Im moving to the UK in July, and wondered what the best way for me to ship some things overseas is. I really only have two large items, a desktop computer and a guitar amplifier both about 50 lbs each, total value about 2600 USD. What would be the best way to ship them? Time isnt really an important factor as long as they get there safely. Would I have to pay duty or VAT on these items when they arrived? 

Thanks!


----------



## AnAmericanInScotland (Feb 8, 2012)

chrispy179 said:


> Hello,
> 
> Im moving to the UK in July, and wondered what the best way for me to ship some things overseas is. I really only have two large items, a desktop computer and a guitar amplifier both about 50 lbs each, total value about 2600 USD. What would be the best way to ship them? Time isnt really an important factor as long as they get there safely. Would I have to pay duty or VAT on these items when they arrived?
> 
> Thanks!


Dunno about the VAT, but I do know that after careful consideration I ended up replacing my computer, and my sewing machine (equal in love and value to an amp, I've known many musicians and they feel about their amps and instruments the way I do about my sewing machines).

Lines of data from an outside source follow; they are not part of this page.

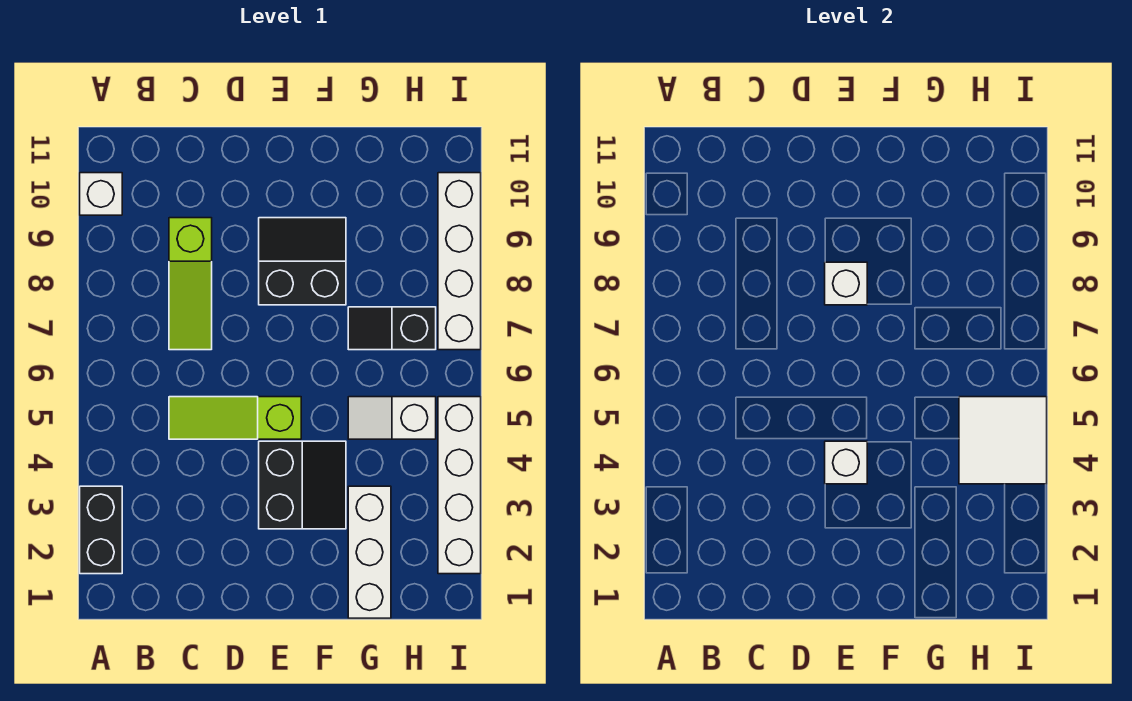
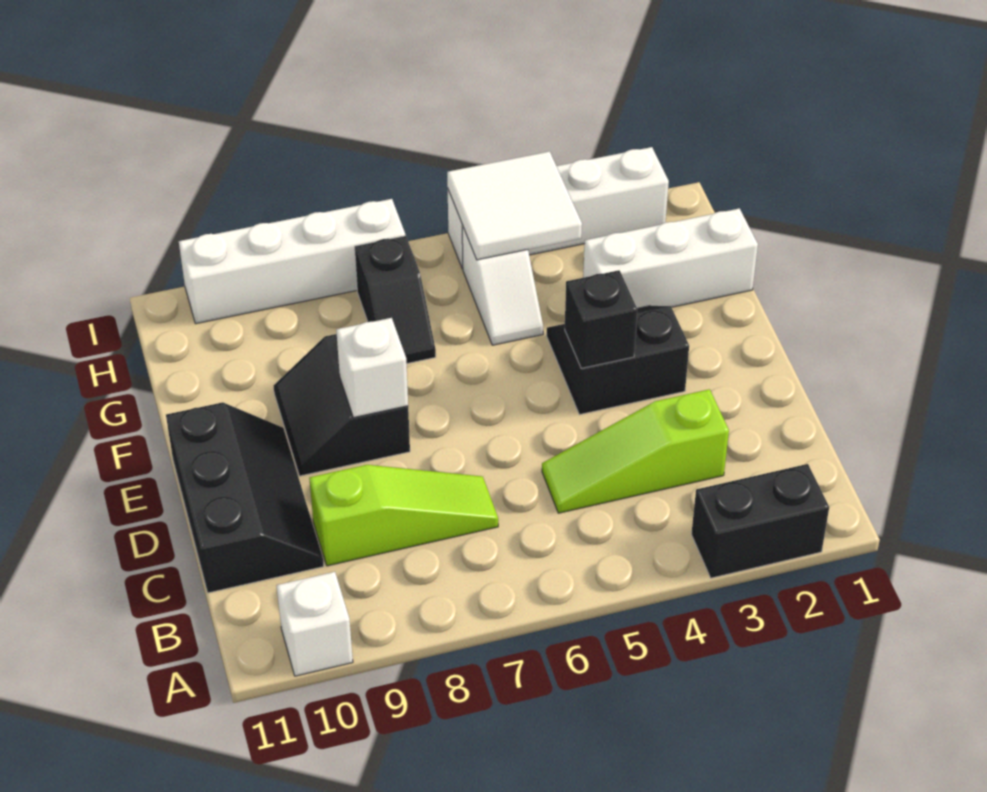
lime 1x3 slope [169,397,301,439] -> lime 1x3 slope turned to [542,389,729,513]
none -> black 2x3 slope [166,402,324,593]
white 1x1 brick [825,441,867,484] -> black 1x1 brick [565,270,637,368]

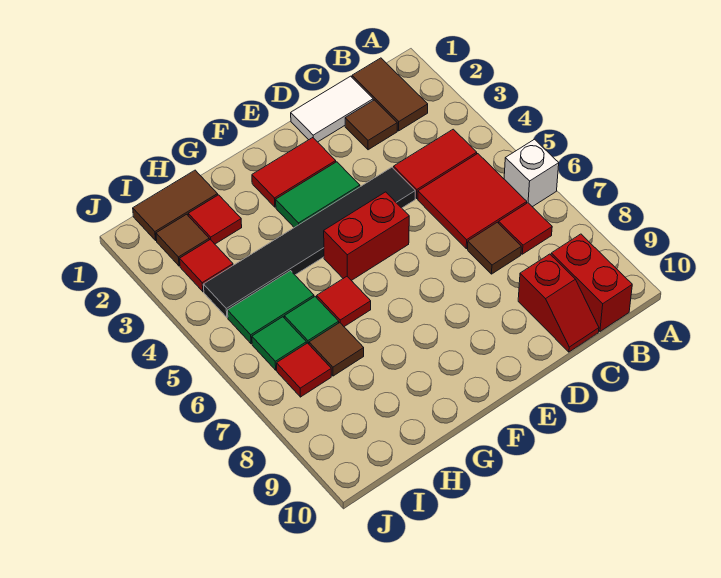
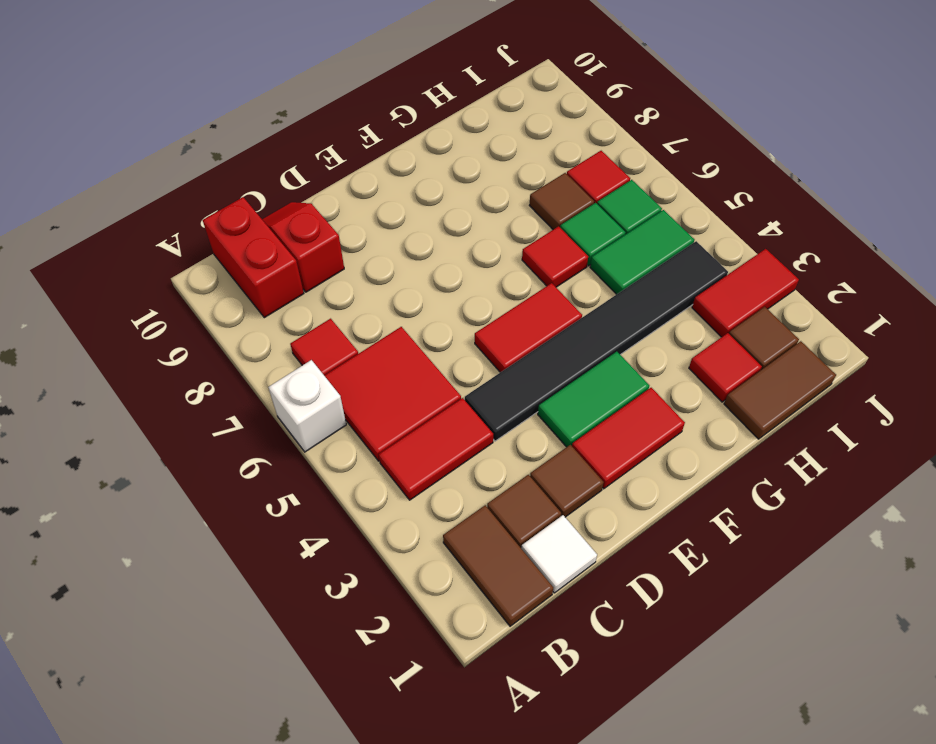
white 1x2 tile [291,76,373,142] -> white 1x1 tile [521,515,597,593]
brown 1x1 tile [468,222,521,274] -> brown 1x1 tile moved to [530,445,604,517]
red 1x2 brick [324,192,409,281] -> red 1x2 tile [475,283,582,372]
red 1x1 tile [180,240,233,291] -> red 1x2 tile [692,249,799,337]

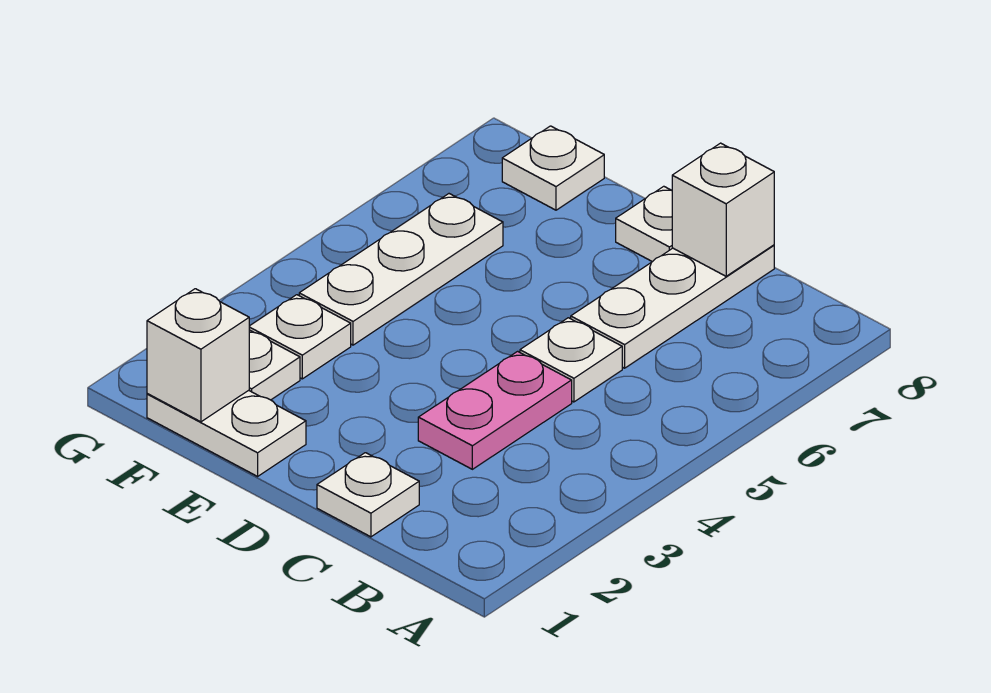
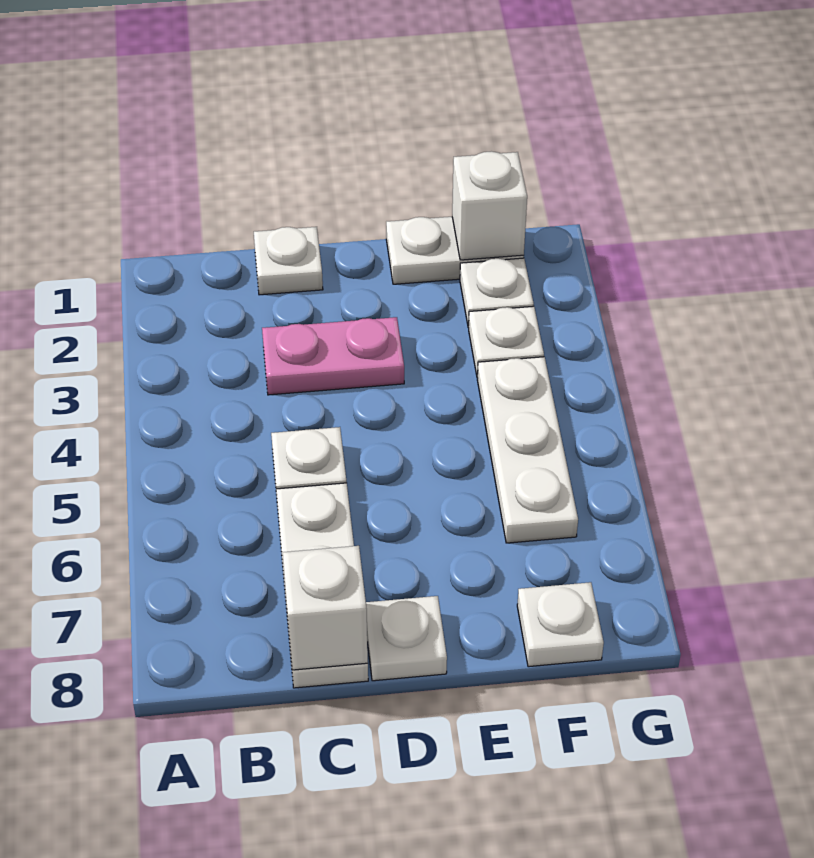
pink 1x2 plate [418,351,572,469] -> pink 1x2 plate turned to [262,317,404,395]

No carrier would promise me that the computer would make it from the US to the UK in one piece (and the shipping/insuring cost, ). So I flashed everything to a portable hard drive, in my case a hideously expensive thumb, and carried it over in my roller bag. I got a MacBook after I arrived and am very pleased. My PC was ahem, an older one so maybe it was time anyway.

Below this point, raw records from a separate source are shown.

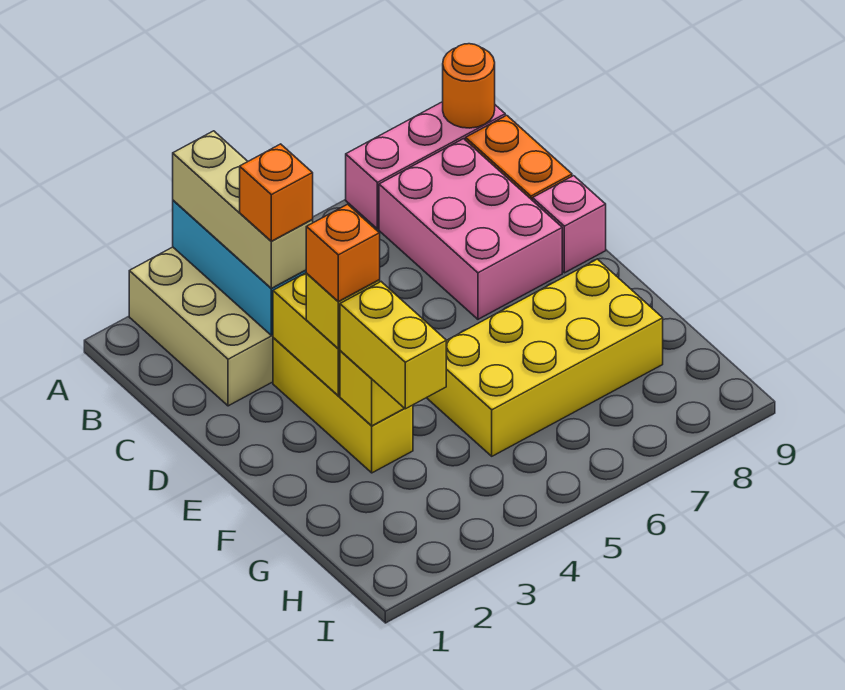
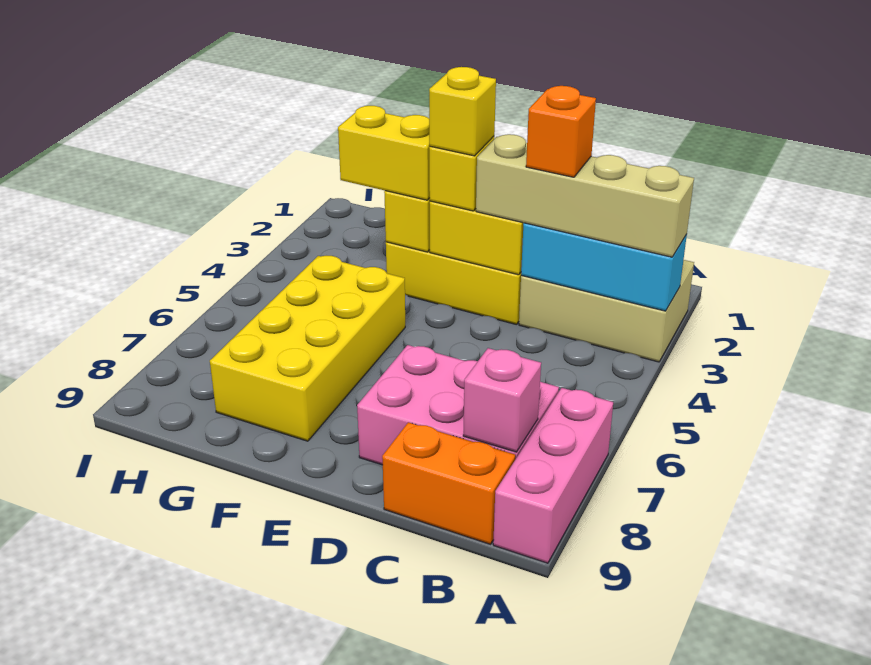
tan 1x3 brick [173,131,313,288] -> tan 1x4 brick [476,134,694,257]
orange 1x1 round brick [443,44,495,128] -> none
pink 1x1 brick [533,176,606,273] -> pink 1x1 brick moved to [463,348,541,452]
orange 1x1 brick [306,204,380,301] -> yellow 1x1 brick [429,67,496,156]

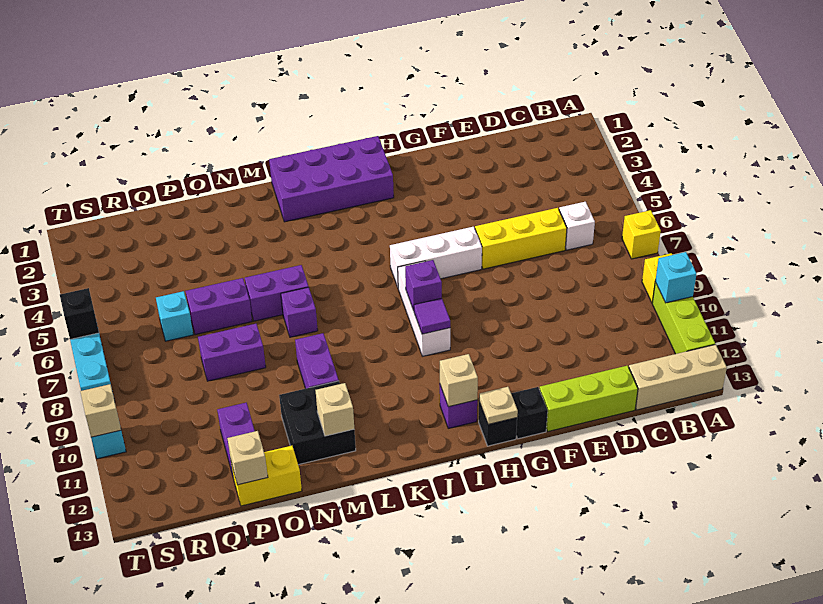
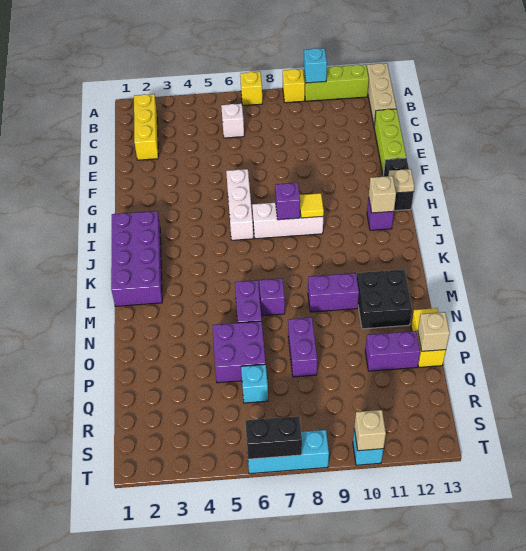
yellow 1x3 brick [475,208,567,269] -> yellow 1x3 brick moved to [134,94,158,160]
purple 1x1 tile [414,298,450,334] -> yellow 1x1 tile [300,193,324,218]
tan 1x1 brick [316,383,354,436] -> none
purple 1x2 brick [186,278,252,335] -> purple 2x2 brick [213,321,266,383]
black 1x1 brick [60,288,99,339] -> black 1x2 brick [245,416,302,459]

The sewing machine (sob, I really loved that machine!) I passed on to my DIL, because the cost of shipping it was nearly the same as the original purchase price, and I knew that the UK is vintage Singer Heaven-so I could replace my beloved Singer fairly easily once I arrived.

If your amp has extreme historical or sentimental value, go the cost of shipping, and I'm pretty sure it's going to turn out that USPS (United States Postal Service) is going to be your least expensive and most reliable shipper. 

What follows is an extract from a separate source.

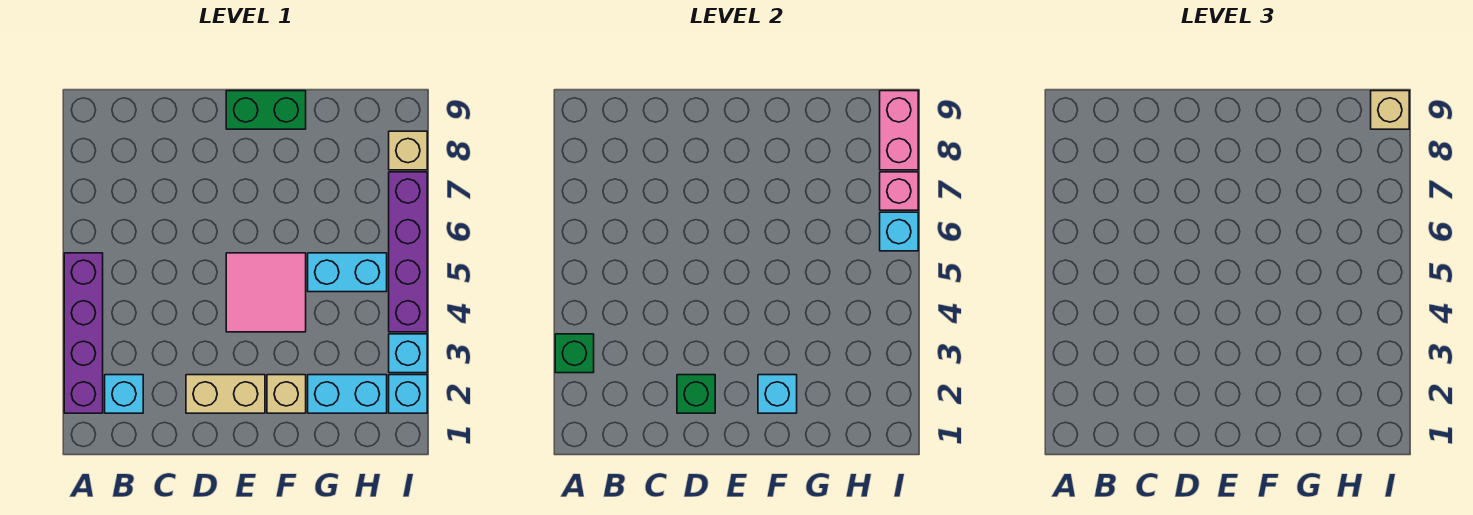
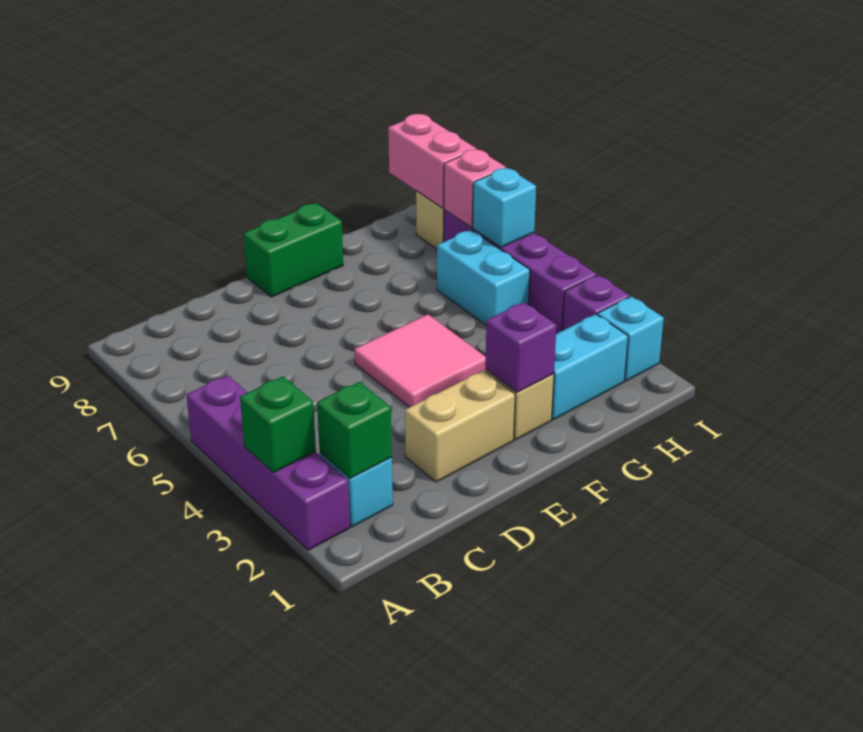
green 1x1 brick [677,375,715,413] -> green 1x1 brick moved to [317,382,392,478]
cyan 1x1 brick [758,375,797,413] -> purple 1x1 brick [485,302,557,392]
cyan 1x2 brick [308,253,387,292] -> cyan 1x2 brick turned to [437,230,530,325]
cyan 1x1 brick [389,334,427,373] -> purple 1x1 brick [563,275,630,330]
tan 1x1 brick [1371,91,1409,129] -> none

Be advised for both desktop computer and amp you are going to need a transformer, and your mileage may vary on that due to the wattage fluctuations both undergo whilst in use. That was another big consideration-that I would have to use a transformer for both machines and neither sewing nor computer techs felt it was worth the potential fry factor.


----------



## manny.j (Dec 4, 2011)

I am taking my desktop computers from US to UK and it should not be a problem. Look at the rear-flip from 110 to 240V then you can use this power-supply without a problem BUT... if there isn't then you can still bring your computer but need to replace the power-supply of your desktop which isn't too expensive to buy but I suggest if you do not know what you are doing...have the power-supply replaced by a computer expert in the UK...it shouldn't cost you more than 50-60 pounds in total for this service.


----------



## Bevdeforges (Nov 16, 2007)

AnAmericanInScotland said:


> Be advised for both desktop computer and amp you are going to need a transformer, and your mileage may vary on that due to the wattage fluctuations both undergo whilst in use. That was another big consideration-that I would have to use a transformer for both machines and neither sewing nor computer techs felt it was worth the potential fry factor.


Unless it's a fairly old computer, it should either run on dual voltage or there should be a switch you can flip from 110 to 240/250. Check the UL sticker on the power supply. It's really rare to get a 110 only power supply these days. (PCs actually run on much lower voltage so the power supply functions much like the little "brick" you get on the laptop power supply - it steps down the voltage to what the PC actually uses.)

The only thing you should need to replace in the UK is the power cord (which costs only a couple pounds in most computer or electronics shops).
Cheers,
Bev


----------



## AnAmericanInScotland (Feb 8, 2012)

Roflol, it was 10yo :lol:


----------



## chrispy179 (Nov 17, 2010)

Yah Im not too worried about the power supply.. Im just wondering if I should buy a new Mac in the US before moving to the UK, as prices are almost half. In what cases would they charge you duty/VAT on items sent over?

Thanks


----------



## manny.j (Dec 4, 2011)

chrispy179 said:


> Yah Im not too worried about the power supply.. Im just wondering if I should buy a new Mac in the US before moving to the UK, as prices are almost half. In what cases would they charge you duty/VAT on items sent over?
> 
> Thanks


It depends on when you buy it...if you are buying it withing 6 months before you leave then yes this, according to the rules, must be declared in the custom forms. I personally will not ship out an expensive computer like a Mac and bring it along with me in hands...although this maybe okay but again you are required to declare in the customs as its a 'new' item.


----------